Selected online car-buying resources
Kelley Blue Book (www.kbb.com)
Browse prices for new and used cars using the same source many dealers use. Find out what your trade-in may be worth.
Get a history report for any used car you might be considering.
Autobytel (www.autobytel.com)
Browse online dealers in your area for new and used cars, apply for dealer credit, or even make a purchase.
Other important points to keep in mind:
  • Getting bank preapproval for a loan lets you negotiate with a dealer like a cash customer, which may give you extra leverage
  • If you do plan to finance with the dealer, settle on the price of the car before you talk about the terms of the loan
  • Some promotional financing rates apply only to shorter-term loans. The actual monthly payments can be steep, even if the interest rate is low.

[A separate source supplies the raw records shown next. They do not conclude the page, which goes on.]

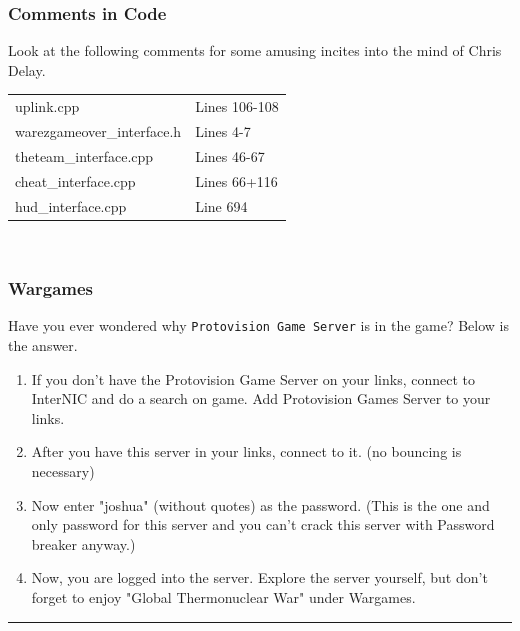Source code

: \documentclass[11pt,twoside,a4paper]{book}
\begin{document}
\subsubsection{Comments in Code}

Look at the following comments for some amusing incites into the mind of Chris Delay. ~\\
\begin{tabular}[ht]{ p{5cm} p{5cm} }
	uplink.cpp					&	Lines 106-108	\\
	warezgameover\_interface.h	&	Lines 4-7		\\
	theteam\_interface.cpp		&	Lines 46-67		\\
	cheat\_interface.cpp		&	Lines 66+116	\\
	hud\_interface.cpp			&	Line 694		\\
\end{tabular}~\\

\subsubsection{Wargames}

Have you ever wondered why \texttt{Protovision Game Server} is in the game? Below is the answer.
\begin{enumerate}
	\item If you don't have the Protovision Game Server on your links, connect to InterNIC and do a search on game. Add Protovision Games Server to your links.
	\item After you have this server in your links, connect to it. (no bouncing is necessary)
	\item Now enter "joshua" (without quotes) as the password. (This is the one and only password for this server and you can't crack this server with Password breaker anyway.)
	\item Now, you are logged into the server. Explore the server yourself, but don't forget to enjoy "Global Thermonuclear War" under Wargames.
\end{enumerate}

\begin{center} \rule{0.85\textwidth}{0.01cm} \end{center}

\clearpage
\end{document}
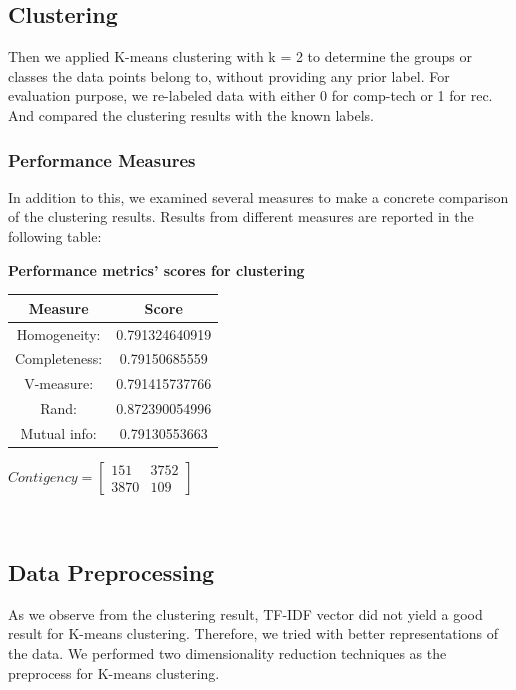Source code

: \documentclass{article}
\begin{document}
\subsection{Clustering}
Then we applied K-means clustering with k = 2 to determine the groups or classes the data points belong to, without providing any prior label. For evaluation purpose, we re-labeled data with either 0 for comp-tech or 1 for rec. And compared the clustering results with the known labels. 


\subsubsection{Performance Measures}
In addition to this, we examined several measures to make a concrete comparison of the clustering results. Results from different measures are reported in the following table: 

\begin{center}
	\textbf{Performance metrics' scores for clustering}	\\ \vspace{10pt}
	\begin{tabular}{*{2}{c}}
		\toprule
		\textbf{Measure} & \textbf{Score}  \\
		\midrule
		Homogeneity: & 0.791324640919  \\
		\midrule
		Completeness: & 0.79150685559   \\
		\midrule
		V-measure: & 0.791415737766   \\
		\midrule
		Rand: & 0.872390054996   \\
		\midrule
		Mutual info: & 0.79130553663  \\
		\bottomrule
	\end{tabular}
	\qquad
	$Contigency = \left[\begin{array}{*{2}{c}}
    				151 & 3752 \\
     				3870 & 109
					\end{array}\right]
					$
\end{center}    

\\ \vspace{20pt}

\subsection{Data Preprocessing}
As we observe from the clustering result, TF\--IDF vector did not yield a good result for K-means clustering. Therefore, we tried with better representations of the data. We performed two dimensionality reduction techniques as the preprocess for K-means clustering.
\end{document}
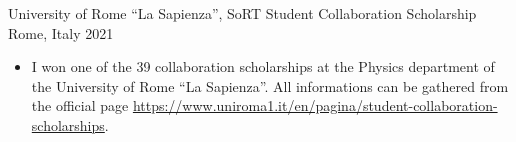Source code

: 



\begin{cventries}

  \cventry
  {University of Rome ``La Sapienza'', SoRT} %
    {Student Collaboration Scholarship} %
    {Rome, Italy}
    {2021} %
    {
      \begin{itemize} %
        \item I won one of the 39 collaboration scholarships at the Physics department of the University of Rome 
        ``La Sapienza''.
        All informations can be gathered from the official page \url{https://www.uniroma1.it/en/pagina/student-collaboration-scholarships}.
      \end{itemize}
    }
\end{cventries}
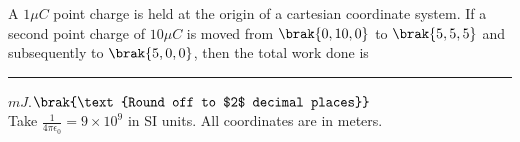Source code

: \iffalse
	\title{2021-EE-27-39}
	\author{EE24Btech11006 - Arnav Mahishi}
	\section{ee}
	\chapter{2021}
\fi
\item{
 A $1\mu C$ point charge is held at the origin of a cartesian coordinate system. If a second point charge of $10\mu C$ is moved from $\brak{0,10,0}$ to $\brak{5,5,5}$ and subsequently to $\brak{5,0,0}$, then the total work done is \rule{2cm}{0.15mm}$mJ$.$\brak{\text{Round off to $2$ decimal places}}$\\
 Take $\frac{1}{4\pi\epsilon_{0}}=9\times 10^9$ in SI units. All coordinates are in meters.
 \\
}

  • Look carefully at life insurance and other financing add-ons

The quicker the payback, the more you save

If you take out a loan for a car, get the shortest payback time you can comfortably handle. While monthly payments can be reduced by stretching them out over more time, only a lower interest rate, a smaller loan, or a shorter term will lower the total expense. A $15,000 loan at 8% for five years, for example, will cost $3,240 in interest. You would save $672 if you paid an extra $62 a month for the same size loan over four years. The total interest cost would drop to $2,568.